• **TASK STATEMENT**
Return all of the following entries as written, but without the images.

▼

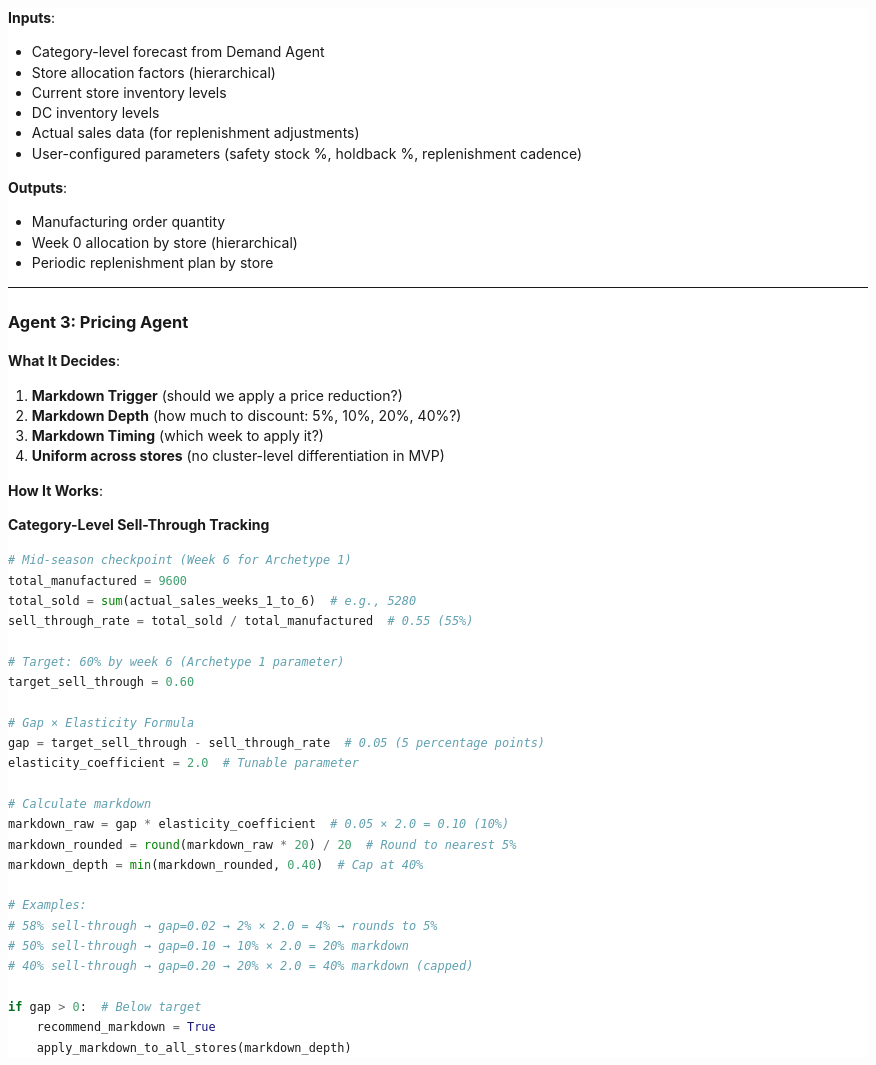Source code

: **Inputs**:
- Category-level forecast from Demand Agent
- Store allocation factors (hierarchical)
- Current store inventory levels
- DC inventory levels
- Actual sales data (for replenishment adjustments)
- User-configured parameters (safety stock %, holdback %, replenishment cadence)

**Outputs**:
- Manufacturing order quantity
- Week 0 allocation by store (hierarchical)
- Periodic replenishment plan by store

---

### Agent 3: Pricing Agent

**What It Decides**:
1. **Markdown Trigger** (should we apply a price reduction?)
2. **Markdown Depth** (how much to discount: 5%, 10%, 20%, 40%?)
3. **Markdown Timing** (which week to apply it?)
4. **Uniform across stores** (no cluster-level differentiation in MVP)

**How It Works**:

**Category-Level Sell-Through Tracking**
```python
# Mid-season checkpoint (Week 6 for Archetype 1)
total_manufactured = 9600
total_sold = sum(actual_sales_weeks_1_to_6)  # e.g., 5280
sell_through_rate = total_sold / total_manufactured  # 0.55 (55%)

# Target: 60% by week 6 (Archetype 1 parameter)
target_sell_through = 0.60

# Gap × Elasticity Formula
gap = target_sell_through - sell_through_rate  # 0.05 (5 percentage points)
elasticity_coefficient = 2.0  # Tunable parameter

# Calculate markdown
markdown_raw = gap * elasticity_coefficient  # 0.05 × 2.0 = 0.10 (10%)
markdown_rounded = round(markdown_raw * 20) / 20  # Round to nearest 5%
markdown_depth = min(markdown_rounded, 0.40)  # Cap at 40%

# Examples:
# 58% sell-through → gap=0.02 → 2% × 2.0 = 4% → rounds to 5%
# 50% sell-through → gap=0.10 → 10% × 2.0 = 20% markdown
# 40% sell-through → gap=0.20 → 20% × 2.0 = 40% markdown (capped)

if gap > 0:  # Below target
    recommend_markdown = True
    apply_markdown_to_all_stores(markdown_depth)
```
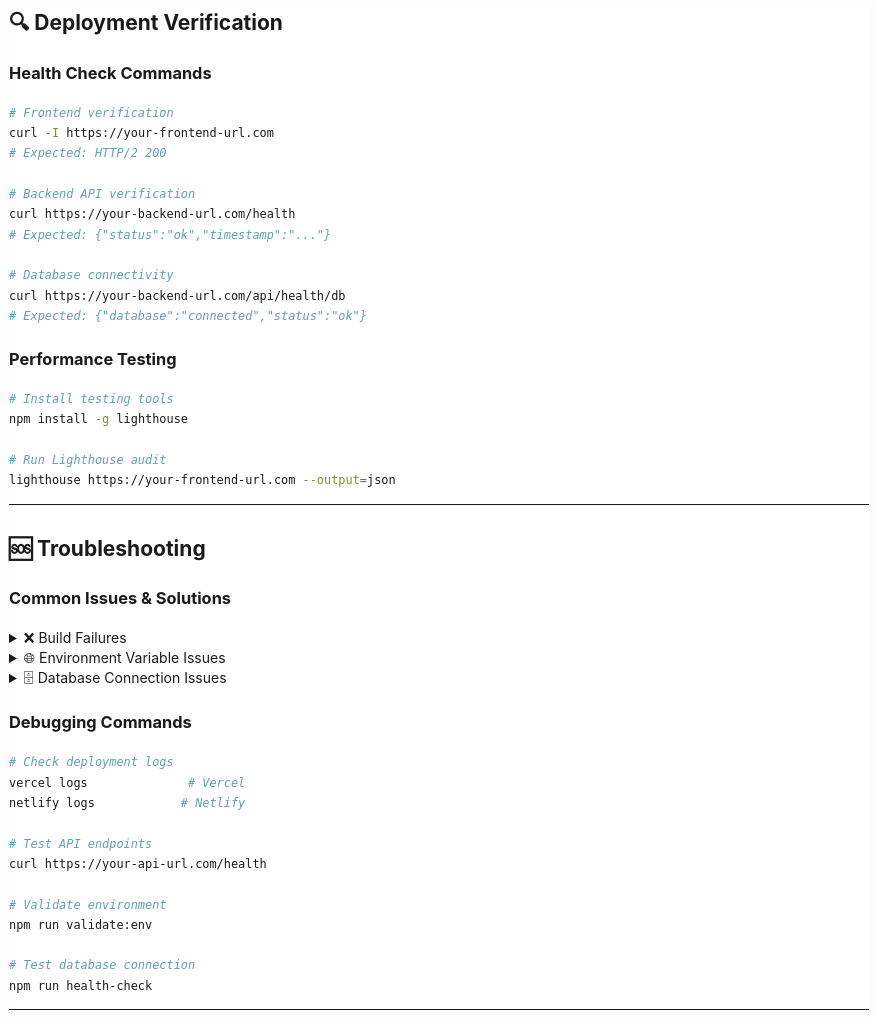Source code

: 
## 🔍 Deployment Verification

### Health Check Commands

```bash
# Frontend verification
curl -I https://your-frontend-url.com
# Expected: HTTP/2 200

# Backend API verification
curl https://your-backend-url.com/health
# Expected: {"status":"ok","timestamp":"..."}

# Database connectivity
curl https://your-backend-url.com/api/health/db
# Expected: {"database":"connected","status":"ok"}
```

### Performance Testing

```bash
# Install testing tools
npm install -g lighthouse

# Run Lighthouse audit
lighthouse https://your-frontend-url.com --output=json
```

---

## 🆘 Troubleshooting

### Common Issues & Solutions

<details><summary>❌ Build Failures</summary></details>

<details><summary>🌐 Environment Variable Issues</summary></details>

<details><summary>🗄️ Database Connection Issues</summary></details>

### Debugging Commands

```bash
# Check deployment logs
vercel logs              # Vercel
netlify logs            # Netlify

# Test API endpoints
curl https://your-api-url.com/health

# Validate environment
npm run validate:env

# Test database connection
npm run health-check
```

---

▲

• **ANSWER SPACE**
Source code

: **Inputs**:
- Category-level forecast from Demand Agent
- Store allocation factors (hierarchical)
- Current store inventory levels
- DC inventory levels
- Actual sales data (for replenishment adjustments)
- User-configured parameters (safety stock %, holdback %, replenishment cadence)

**Outputs**:
- Manufacturing order quantity
- Week 0 allocation by store (hierarchical)
- Periodic replenishment plan by store

---

### Agent 3: Pricing Agent

**What It Decides**:
1. **Markdown Trigger** (should we apply a price reduction?)
2. **Markdown Depth** (how much to discount: 5%, 10%, 20%, 40%?)
3. **Markdown Timing** (which week to apply it?)
4. **Uniform across stores** (no cluster-level differentiation in MVP)

**How It Works**:

**Category-Level Sell-Through Tracking**
```python
# Mid-season checkpoint (Week 6 for Archetype 1)
total_manufactured = 9600
total_sold = sum(actual_sales_weeks_1_to_6)  # e.g., 5280
sell_through_rate = total_sold / total_manufactured  # 0.55 (55%)

# Target: 60% by week 6 (Archetype 1 parameter)
target_sell_through = 0.60

# Gap × Elasticity Formula
gap = target_sell_through - sell_through_rate  # 0.05 (5 percentage points)
elasticity_coefficient = 2.0  # Tunable parameter

# Calculate markdown
markdown_raw = gap * elasticity_coefficient  # 0.05 × 2.0 = 0.10 (10%)
markdown_rounded = round(markdown_raw * 20) / 20  # Round to nearest 5%
markdown_depth = min(markdown_rounded, 0.40)  # Cap at 40%

# Examples:
# 58% sell-through → gap=0.02 → 2% × 2.0 = 4% → rounds to 5%
# 50% sell-through → gap=0.10 → 10% × 2.0 = 20% markdown
# 40% sell-through → gap=0.20 → 20% × 2.0 = 40% markdown (capped)

if gap > 0:  # Below target
    recommend_markdown = True
    apply_markdown_to_all_stores(markdown_depth)
```
Source code

: 
## 🔍 Deployment Verification

### Health Check Commands

```bash
# Frontend verification
curl -I https://your-frontend-url.com
# Expected: HTTP/2 200

# Backend API verification
curl https://your-backend-url.com/health
# Expected: {"status":"ok","timestamp":"..."}

# Database connectivity
curl https://your-backend-url.com/api/health/db
# Expected: {"database":"connected","status":"ok"}
```

### Performance Testing

```bash
# Install testing tools
npm install -g lighthouse

# Run Lighthouse audit
lighthouse https://your-frontend-url.com --output=json
```

---

## 🆘 Troubleshooting

### Common Issues & Solutions

<details><summary>❌ Build Failures</summary></details>

<details><summary>🌐 Environment Variable Issues</summary></details>

<details><summary>🗄️ Database Connection Issues</summary></details>

### Debugging Commands

```bash
# Check deployment logs
vercel logs              # Vercel
netlify logs            # Netlify

# Test API endpoints
curl https://your-api-url.com/health

# Validate environment
npm run validate:env

# Test database connection
npm run health-check
```

---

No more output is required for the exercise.